Local Descriptor Deduplication

perception.experimental.local_descriptor_deduplication.deduplicate(filepaths, max_features=256, min_features=10, max_size=256, coarse_pct_probe=0, coarse_threshold=100, minimum_coarse_overlap=0.01, minimum_validation_match=0.4, minimum_validation_intersection=0.6, minimum_validation_inliers=5, ratio=0.5, max_workers=None, use_gpu=True)

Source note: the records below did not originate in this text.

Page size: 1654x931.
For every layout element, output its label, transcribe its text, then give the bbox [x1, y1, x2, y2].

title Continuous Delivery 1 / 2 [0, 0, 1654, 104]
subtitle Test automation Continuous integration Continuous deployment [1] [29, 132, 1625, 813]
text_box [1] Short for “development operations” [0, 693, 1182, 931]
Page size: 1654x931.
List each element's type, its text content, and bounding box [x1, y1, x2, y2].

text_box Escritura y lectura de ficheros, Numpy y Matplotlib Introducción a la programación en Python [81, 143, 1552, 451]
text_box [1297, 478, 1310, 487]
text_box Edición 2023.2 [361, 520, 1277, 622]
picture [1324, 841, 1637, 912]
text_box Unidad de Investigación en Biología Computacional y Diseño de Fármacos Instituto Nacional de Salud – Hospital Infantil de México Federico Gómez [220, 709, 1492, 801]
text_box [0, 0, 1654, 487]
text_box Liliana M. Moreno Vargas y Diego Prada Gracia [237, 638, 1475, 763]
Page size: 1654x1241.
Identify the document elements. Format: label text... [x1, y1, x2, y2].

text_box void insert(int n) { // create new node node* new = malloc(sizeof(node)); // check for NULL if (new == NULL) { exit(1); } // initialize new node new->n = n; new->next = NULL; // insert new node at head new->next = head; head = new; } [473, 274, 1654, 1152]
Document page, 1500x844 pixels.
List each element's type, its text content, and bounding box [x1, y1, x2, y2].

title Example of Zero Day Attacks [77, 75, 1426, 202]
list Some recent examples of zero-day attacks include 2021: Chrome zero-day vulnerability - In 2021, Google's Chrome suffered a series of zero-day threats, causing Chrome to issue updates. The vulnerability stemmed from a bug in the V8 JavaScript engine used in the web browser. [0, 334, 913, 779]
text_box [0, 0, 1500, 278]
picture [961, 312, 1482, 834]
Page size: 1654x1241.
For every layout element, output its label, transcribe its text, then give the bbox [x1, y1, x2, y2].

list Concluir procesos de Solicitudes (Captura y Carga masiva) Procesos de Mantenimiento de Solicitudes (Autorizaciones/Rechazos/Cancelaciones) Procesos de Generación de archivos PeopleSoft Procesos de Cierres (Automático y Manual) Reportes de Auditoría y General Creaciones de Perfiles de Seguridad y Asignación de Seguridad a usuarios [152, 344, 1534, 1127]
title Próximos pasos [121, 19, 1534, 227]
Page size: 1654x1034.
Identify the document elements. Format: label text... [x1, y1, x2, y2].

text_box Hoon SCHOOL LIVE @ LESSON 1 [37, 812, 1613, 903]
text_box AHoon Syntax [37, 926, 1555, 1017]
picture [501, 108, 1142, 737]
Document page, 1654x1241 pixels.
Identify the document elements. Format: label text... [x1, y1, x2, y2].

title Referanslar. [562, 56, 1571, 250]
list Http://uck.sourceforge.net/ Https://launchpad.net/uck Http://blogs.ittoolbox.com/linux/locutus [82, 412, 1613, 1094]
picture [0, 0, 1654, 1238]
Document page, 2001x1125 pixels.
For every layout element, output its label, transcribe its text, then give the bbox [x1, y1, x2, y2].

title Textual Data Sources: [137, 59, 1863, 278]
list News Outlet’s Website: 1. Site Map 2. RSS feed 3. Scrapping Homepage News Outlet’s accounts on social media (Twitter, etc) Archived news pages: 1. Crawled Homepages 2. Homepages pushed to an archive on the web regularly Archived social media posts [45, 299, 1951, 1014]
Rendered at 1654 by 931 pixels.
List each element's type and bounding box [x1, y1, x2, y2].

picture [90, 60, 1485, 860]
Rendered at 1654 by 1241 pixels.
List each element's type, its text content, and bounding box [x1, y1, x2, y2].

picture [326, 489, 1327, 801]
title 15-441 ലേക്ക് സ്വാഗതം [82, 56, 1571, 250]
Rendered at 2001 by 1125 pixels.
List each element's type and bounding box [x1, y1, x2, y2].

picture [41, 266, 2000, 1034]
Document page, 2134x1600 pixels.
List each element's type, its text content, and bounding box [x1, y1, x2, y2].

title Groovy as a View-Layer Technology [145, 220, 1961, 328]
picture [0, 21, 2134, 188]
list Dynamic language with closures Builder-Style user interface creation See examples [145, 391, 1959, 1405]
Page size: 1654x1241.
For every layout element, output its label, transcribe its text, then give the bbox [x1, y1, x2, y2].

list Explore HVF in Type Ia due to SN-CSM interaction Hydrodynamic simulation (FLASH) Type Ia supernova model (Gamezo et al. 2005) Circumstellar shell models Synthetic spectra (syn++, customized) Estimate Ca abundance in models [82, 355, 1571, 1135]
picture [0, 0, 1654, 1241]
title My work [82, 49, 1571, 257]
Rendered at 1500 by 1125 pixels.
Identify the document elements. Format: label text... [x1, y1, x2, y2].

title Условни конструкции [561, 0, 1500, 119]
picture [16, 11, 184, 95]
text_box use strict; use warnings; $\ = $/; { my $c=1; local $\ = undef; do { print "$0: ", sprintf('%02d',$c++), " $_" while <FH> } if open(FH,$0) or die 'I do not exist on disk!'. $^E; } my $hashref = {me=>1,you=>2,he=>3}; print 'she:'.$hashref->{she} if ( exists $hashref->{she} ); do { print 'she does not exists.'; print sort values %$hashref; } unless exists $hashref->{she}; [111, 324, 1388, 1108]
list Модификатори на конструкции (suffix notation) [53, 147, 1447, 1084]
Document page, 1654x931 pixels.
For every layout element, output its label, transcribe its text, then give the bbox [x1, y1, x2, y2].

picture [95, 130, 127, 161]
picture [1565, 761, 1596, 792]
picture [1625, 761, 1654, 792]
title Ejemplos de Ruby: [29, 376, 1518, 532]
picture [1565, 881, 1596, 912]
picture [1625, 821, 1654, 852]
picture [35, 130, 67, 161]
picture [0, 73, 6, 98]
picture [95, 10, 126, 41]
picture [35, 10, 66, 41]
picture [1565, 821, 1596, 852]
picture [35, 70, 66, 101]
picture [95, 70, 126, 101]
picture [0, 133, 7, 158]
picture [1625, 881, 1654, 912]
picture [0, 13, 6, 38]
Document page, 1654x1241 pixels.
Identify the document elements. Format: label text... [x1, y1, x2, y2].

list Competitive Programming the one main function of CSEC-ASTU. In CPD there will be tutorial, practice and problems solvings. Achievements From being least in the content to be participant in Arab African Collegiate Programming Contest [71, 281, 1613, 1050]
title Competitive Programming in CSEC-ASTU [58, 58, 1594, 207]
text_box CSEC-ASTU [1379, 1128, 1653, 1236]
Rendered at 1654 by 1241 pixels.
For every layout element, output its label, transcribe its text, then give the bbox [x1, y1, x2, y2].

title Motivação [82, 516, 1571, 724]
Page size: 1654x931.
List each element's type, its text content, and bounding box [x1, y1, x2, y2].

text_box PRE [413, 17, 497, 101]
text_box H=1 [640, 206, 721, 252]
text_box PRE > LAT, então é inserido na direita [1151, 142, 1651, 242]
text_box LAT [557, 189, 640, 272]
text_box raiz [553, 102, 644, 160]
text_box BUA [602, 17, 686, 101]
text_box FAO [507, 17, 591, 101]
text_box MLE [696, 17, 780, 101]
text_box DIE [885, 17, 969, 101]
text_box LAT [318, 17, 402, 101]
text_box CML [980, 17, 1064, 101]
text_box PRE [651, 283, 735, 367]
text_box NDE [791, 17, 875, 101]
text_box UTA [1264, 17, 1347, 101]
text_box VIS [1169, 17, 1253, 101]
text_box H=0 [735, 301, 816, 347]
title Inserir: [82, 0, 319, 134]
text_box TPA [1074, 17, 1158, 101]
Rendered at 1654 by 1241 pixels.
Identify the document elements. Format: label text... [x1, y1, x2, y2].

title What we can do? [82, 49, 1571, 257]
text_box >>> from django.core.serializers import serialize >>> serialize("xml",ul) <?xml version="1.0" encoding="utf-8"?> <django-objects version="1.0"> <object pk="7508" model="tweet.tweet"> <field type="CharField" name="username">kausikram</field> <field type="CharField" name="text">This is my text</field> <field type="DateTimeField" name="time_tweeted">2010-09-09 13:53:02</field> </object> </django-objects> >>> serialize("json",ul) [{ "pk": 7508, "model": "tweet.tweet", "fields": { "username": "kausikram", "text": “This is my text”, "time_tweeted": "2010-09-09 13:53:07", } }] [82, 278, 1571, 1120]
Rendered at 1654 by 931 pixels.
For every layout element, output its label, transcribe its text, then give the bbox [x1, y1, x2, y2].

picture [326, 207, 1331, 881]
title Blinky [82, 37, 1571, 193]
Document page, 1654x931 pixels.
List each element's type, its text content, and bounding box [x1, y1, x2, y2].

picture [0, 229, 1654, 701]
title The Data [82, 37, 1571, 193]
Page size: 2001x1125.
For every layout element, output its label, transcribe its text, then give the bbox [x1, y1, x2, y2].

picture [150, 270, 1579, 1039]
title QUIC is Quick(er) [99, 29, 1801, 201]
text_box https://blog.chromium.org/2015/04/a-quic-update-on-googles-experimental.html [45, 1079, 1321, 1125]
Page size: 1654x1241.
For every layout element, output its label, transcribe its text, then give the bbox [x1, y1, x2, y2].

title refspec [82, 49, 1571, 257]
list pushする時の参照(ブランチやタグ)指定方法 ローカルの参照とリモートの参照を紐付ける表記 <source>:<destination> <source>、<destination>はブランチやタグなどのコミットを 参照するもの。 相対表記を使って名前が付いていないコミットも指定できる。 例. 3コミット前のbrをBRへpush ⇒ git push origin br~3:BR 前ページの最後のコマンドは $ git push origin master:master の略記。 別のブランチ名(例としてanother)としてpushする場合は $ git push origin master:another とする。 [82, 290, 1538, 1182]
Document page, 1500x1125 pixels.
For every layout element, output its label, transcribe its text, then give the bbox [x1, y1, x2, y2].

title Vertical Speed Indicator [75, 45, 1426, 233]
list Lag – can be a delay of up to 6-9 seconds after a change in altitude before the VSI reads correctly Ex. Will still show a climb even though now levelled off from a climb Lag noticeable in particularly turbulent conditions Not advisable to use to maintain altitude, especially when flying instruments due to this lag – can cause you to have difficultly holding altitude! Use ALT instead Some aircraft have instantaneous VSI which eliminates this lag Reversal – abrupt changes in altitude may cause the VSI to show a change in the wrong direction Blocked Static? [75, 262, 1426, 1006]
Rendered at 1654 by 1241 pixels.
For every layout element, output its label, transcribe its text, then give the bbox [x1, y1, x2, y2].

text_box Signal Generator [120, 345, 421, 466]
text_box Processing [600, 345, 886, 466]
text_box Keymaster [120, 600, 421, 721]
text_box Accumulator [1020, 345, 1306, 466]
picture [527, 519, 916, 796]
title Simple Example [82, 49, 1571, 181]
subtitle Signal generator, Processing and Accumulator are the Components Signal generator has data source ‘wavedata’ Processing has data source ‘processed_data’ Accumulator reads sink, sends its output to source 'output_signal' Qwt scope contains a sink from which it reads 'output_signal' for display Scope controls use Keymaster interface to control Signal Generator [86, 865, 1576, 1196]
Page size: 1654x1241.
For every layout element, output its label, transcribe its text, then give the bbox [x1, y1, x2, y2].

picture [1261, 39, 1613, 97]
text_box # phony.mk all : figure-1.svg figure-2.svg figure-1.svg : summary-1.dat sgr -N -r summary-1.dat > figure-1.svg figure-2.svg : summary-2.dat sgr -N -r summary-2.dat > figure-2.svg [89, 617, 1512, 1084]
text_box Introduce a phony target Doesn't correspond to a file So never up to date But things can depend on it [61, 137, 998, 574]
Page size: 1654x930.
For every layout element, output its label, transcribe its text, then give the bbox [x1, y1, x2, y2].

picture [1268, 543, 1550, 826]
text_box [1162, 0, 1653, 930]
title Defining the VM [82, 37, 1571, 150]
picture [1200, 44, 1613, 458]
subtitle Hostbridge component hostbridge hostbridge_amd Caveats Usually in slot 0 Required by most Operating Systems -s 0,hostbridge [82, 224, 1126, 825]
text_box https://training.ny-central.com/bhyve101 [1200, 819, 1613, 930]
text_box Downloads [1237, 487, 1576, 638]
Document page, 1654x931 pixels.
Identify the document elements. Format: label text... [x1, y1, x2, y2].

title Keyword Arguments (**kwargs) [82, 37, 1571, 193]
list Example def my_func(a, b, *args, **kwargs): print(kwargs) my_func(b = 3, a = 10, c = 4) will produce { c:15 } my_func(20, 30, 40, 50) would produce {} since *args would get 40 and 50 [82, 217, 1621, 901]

Deduplicate images by doing the following:

  1. Unletterbox all images and resize to some maximum size, preserving aspect ratio.
  2. Compute the SIFT descriptors and keypoints for all the resulting images.
  3. Perform a coarse, approximate search for images with common features.
  4. For each candidate pair, validate it pairwise by checking the features and keypoints with the traditional approach using the ratio test. See validate_match for more information.
Parameters:
  • filepaths (Iterable[str]) – The list of images to deduplicate.
  • max_features (int) – The maximum number of features to extract.
  • min_features (int) – The minimum number of features to extract.
  • max_size (int) – The maximum side length for an image.
  • coarse_pct_probe (float) – The minimum fraction of nearest lists to search. If the product of pct_probe and the number of lists is less than 1, one list will be searched.
  • corase_threshold – The threshold for a match as a euclidean distance.
  • minimum_coarse_overlap (float) – The minimum overlap between two files to qualify as a match.
  • minimum_validation_match (float) – The minimum number of matches passing the ratio test.
  • minimum_validation_intersection (float) – The minimum overlapping area between the keypoints in the filtered set of matches and the original keypoints.
  • minimum_validation_inliers (int) – The minimum number of inliers for the transformation matrix.
  • ratio (float) – The ratio to use for Lowe’s ratio test.
  • max_workers (Optional[int]) – The maximum number of threads to use for doing the final validation step.
Return type:

List[Tuple[str, str]]

Returns:

A list of pairs of file duplicates.

perception.experimental.local_descriptor_deduplication.validate_match(kp1, des1, kp2, des2, dims1, dims2, minimum_match=0.4, minimum_intersection=0.6, minimum_inliers=5, ratio=0.5)

Validate the match between two sets of keypoints and descriptors. The validation algorithm is as follows:

  1. Compute the mutual set of matches between the two sets of descriptors and filter them using Lowe’s ratio test.
  2. If the minimum number of passing matches is less than “minimum_match”, the match fails. This ensures we don’t have trivial matches.
  3. Compute the intersection area of the matched keypoints versus the raw keypoints. If the area overlap is less than minimum_intersection, the match fails. This ensures we don’t match on small subsegments of an image, such as logos.
  4. Compute a transformation matrix using cv2.findHomography. If we cannot obtain a transformation matrix, the match fails. If the sum total of inliers for the transformation matrix is less than minimum_inliers, the match fails.
  5. Finally, use the transformation matrix on a set of points representing the bounding box of each image. If less than minimum_intersection of the bounding box fits within the bounds of the transformed version, the match fails. This is a second pass safety check for logos and other subsegments of images.
Parameters:
  • kp1 (ndarray) – The first set of keypoints
  • des1 (ndarray) – The first set of descriptors
  • kp2 (ndarray) – The second set of keypoints
  • des2 (ndarray) – The second set of descriptors
  • dims1 (Tuple[int, int]) – The dimensions (width, height) for the first image
  • dims2 (Tuple[int, int]) – The dimensions (width, height) for the second image
  • minimum_match (float) – The minimum number of matches passing the ratio test.
  • minimum_intersection (float) – The minimum overlapping area between the keypoints in the filtered set of matches and the original keypoints.
  • minimum_inliers (int) – The minimum number of inliers for the transformation matrix.
  • ratio – The ratio to use for Lowe’s ratio test.
Return type:

float

Returns:

True if the match passes, False otherwise.